KATHMANDU, Nepal -- The bodies of all eight people on board the U.S. Marine helicopter that crashed during a relief mission in earthquake-ravaged Nepal have been recovered, the Marines and the Nepalese army said Saturday.
The wreckage of the UH-1 "Huey" was found Friday following days of intense searching in the mountains northeast of the capital, Kathmandu.
"Eight separate sets of remains have been discovered since the recovery effort began. They have yet to be positively identified," a statement from Marine-led joint task said Saturday. "Additionally, the cause of the mishap has not been determined."
At a news conference Friday in Kathmandu, task force commander Lt. Gen. John Wissler told reporters that the six Marines and two Nepali soldiers on board "were participating in disaster relief missions following the second devastating earthquake. They were determined to go forward with their duties, eager to contribute to our mission to alleviate suffering and come to the rescue of those in need."
The wreckage was located about 15 miles from the town of Charikot, near where the aircraft went missing Tuesday. The first three charred bodies were retrieved Friday by Nepalese and U.S. military teams.
Wissler described the crash as "severe," and said the recovery team at the site encountered extreme weather and difficult terrain. The area is near Gothali village in the district of Dolakha, about 50 miles northeast of Kathmandu.
The U.S. relief mission was deployed soon after a magnitude-7.8 quake hit April 25, killing more than 8,200 people. It was followed by a magnitude-7.3 quake on Tuesday that killed at least 117 people and injured around 2,800.

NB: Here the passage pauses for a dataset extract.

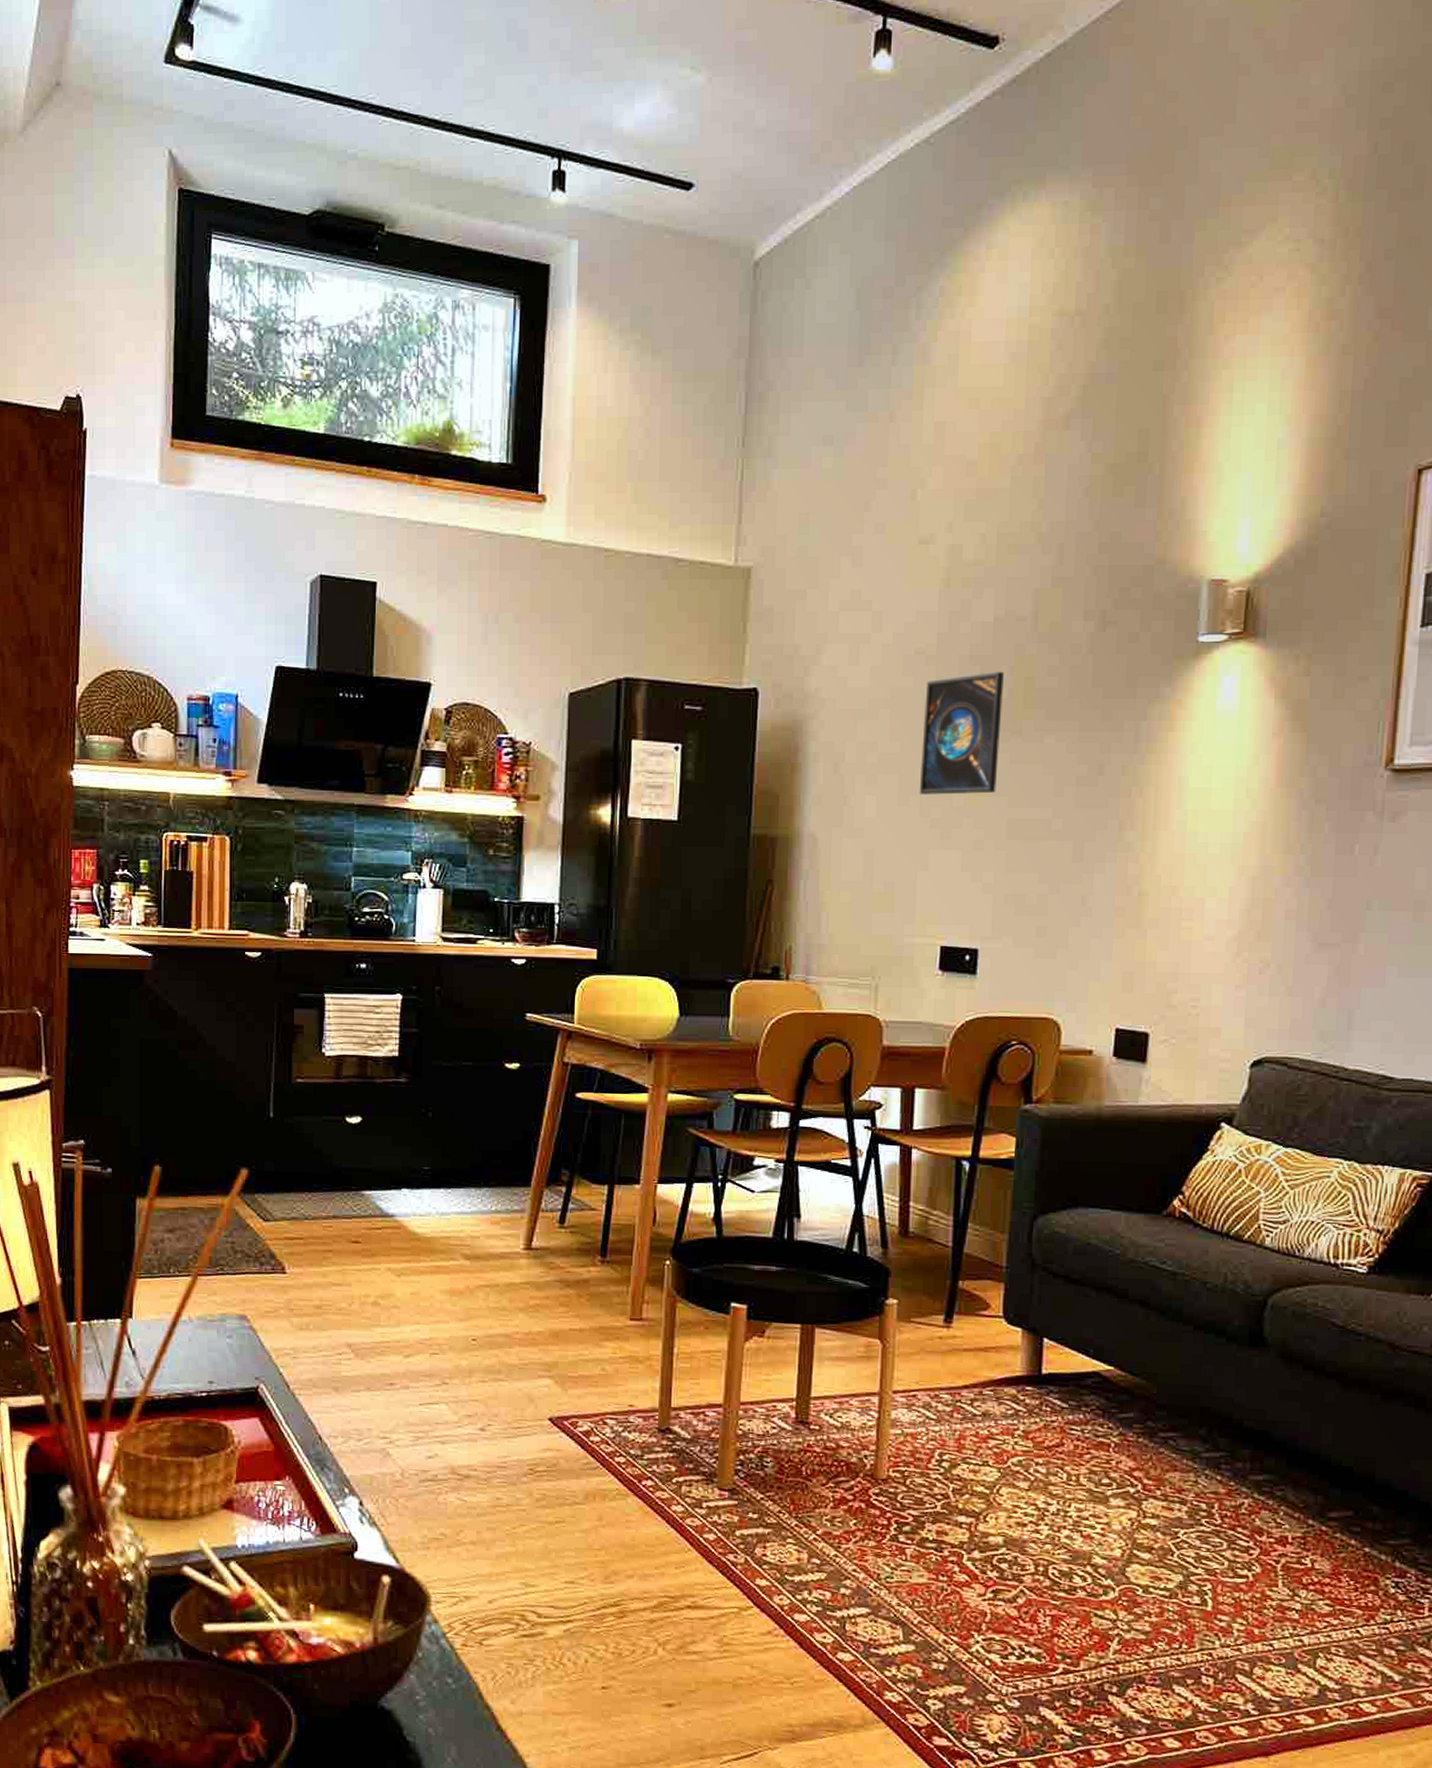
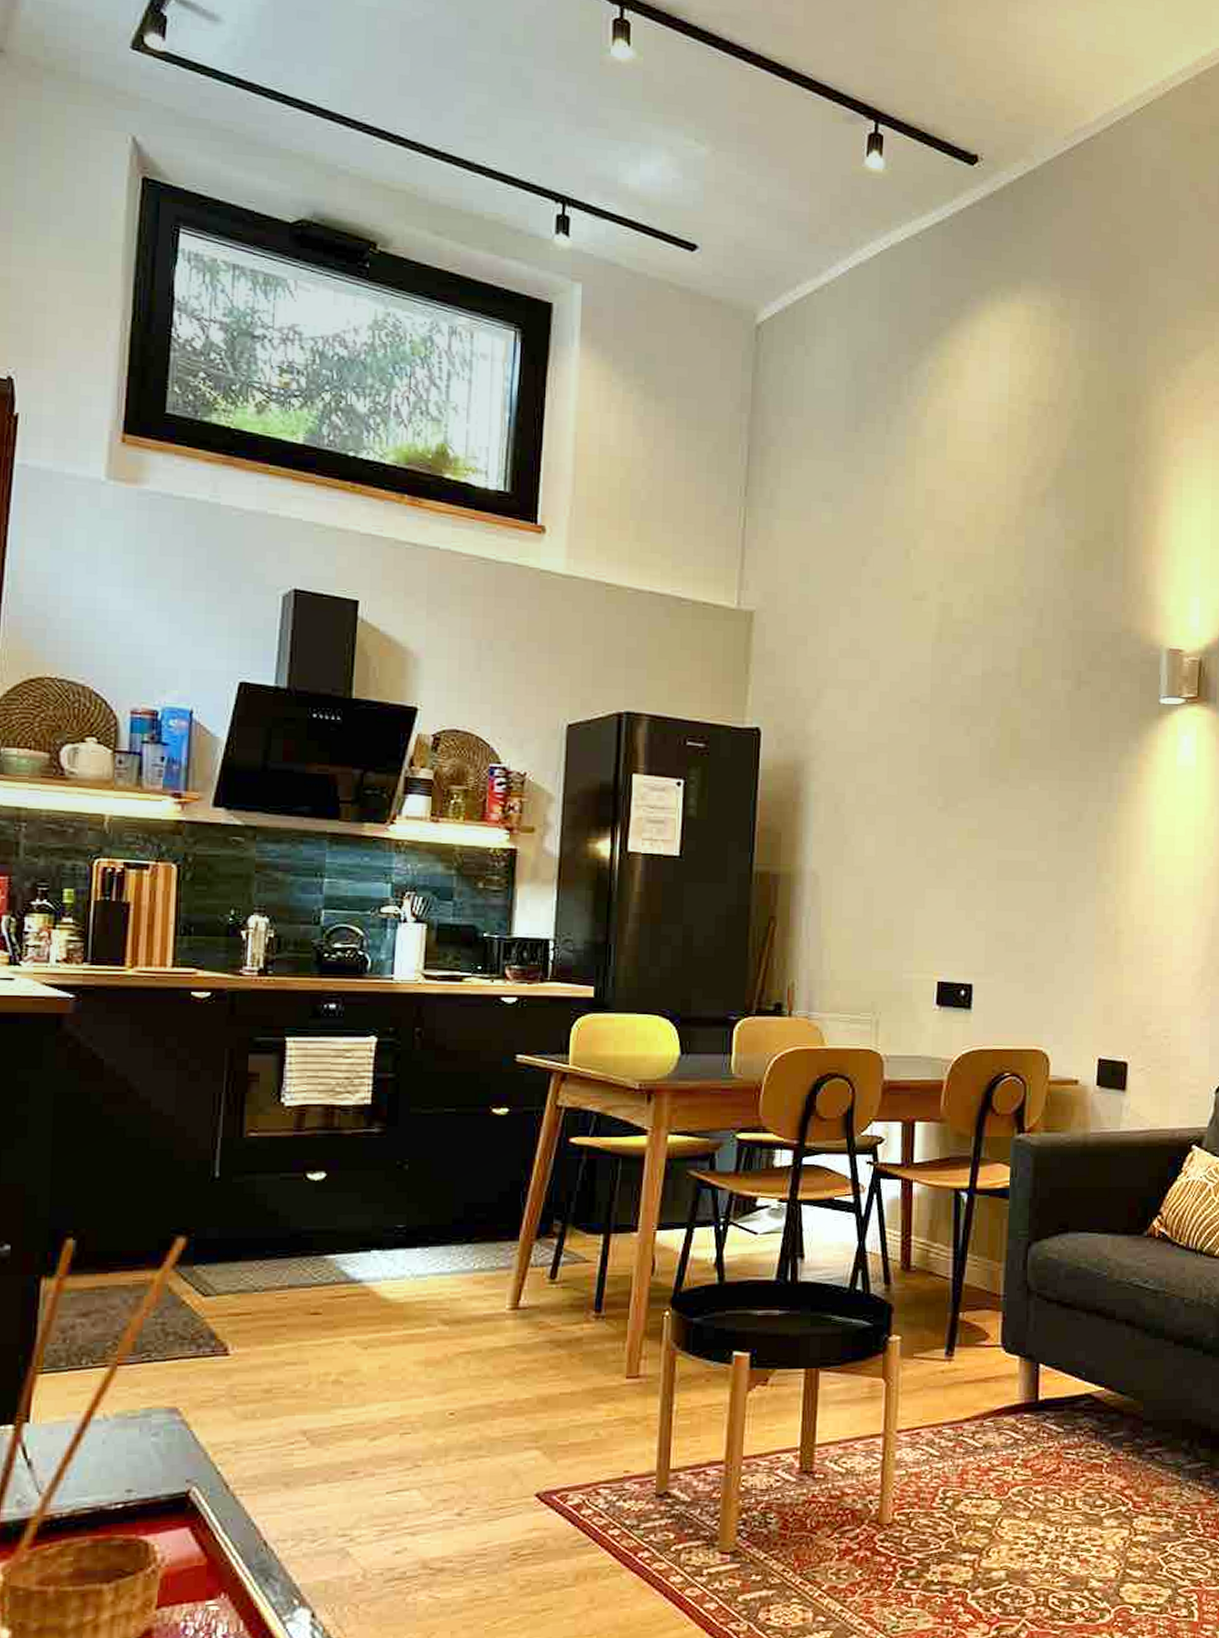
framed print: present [919,671,1004,795] -> none [915,722,992,836]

The helicopter had been delivering rice and tarps in Charikot, the area worst hit by Tuesday's quake. It had dropped off supplies in one location and was en route to a second site when contact was lost.
U.S. military officials said earlier in the week that an Indian helicopter in the air nearby had heard radio chatter from the Huey aircraft about a possible fuel problem.
The father of the 31-year-old pilot, Capt. Chris Norgren, said in Wichita, Kansas, that Marine officials had notified the family that the wreckage was found but haven't confirmed the identities of any bodies.
A total of 300 U.S. military personnel have been supporting the aid mission in Nepal.
On Saturday, Elhadj As Sy, secretary-general of the International Federation of Red Cross, said an appeal had been made for $93 million to help some 700,000 earthquake survivors over the next two years.
The U.N. General Assembly on Friday called for urgent assistance to help Nepal's earthquake survivors and to rebuild the impoverished Himalayan nation, urging the international community to support the U.N.'s appeal for $415 million for essential needs over the next three months.
Secretary-General Ban Ki-moon told the assembly that it is urgent to get aid to all those in need before the monsoon season starts in June.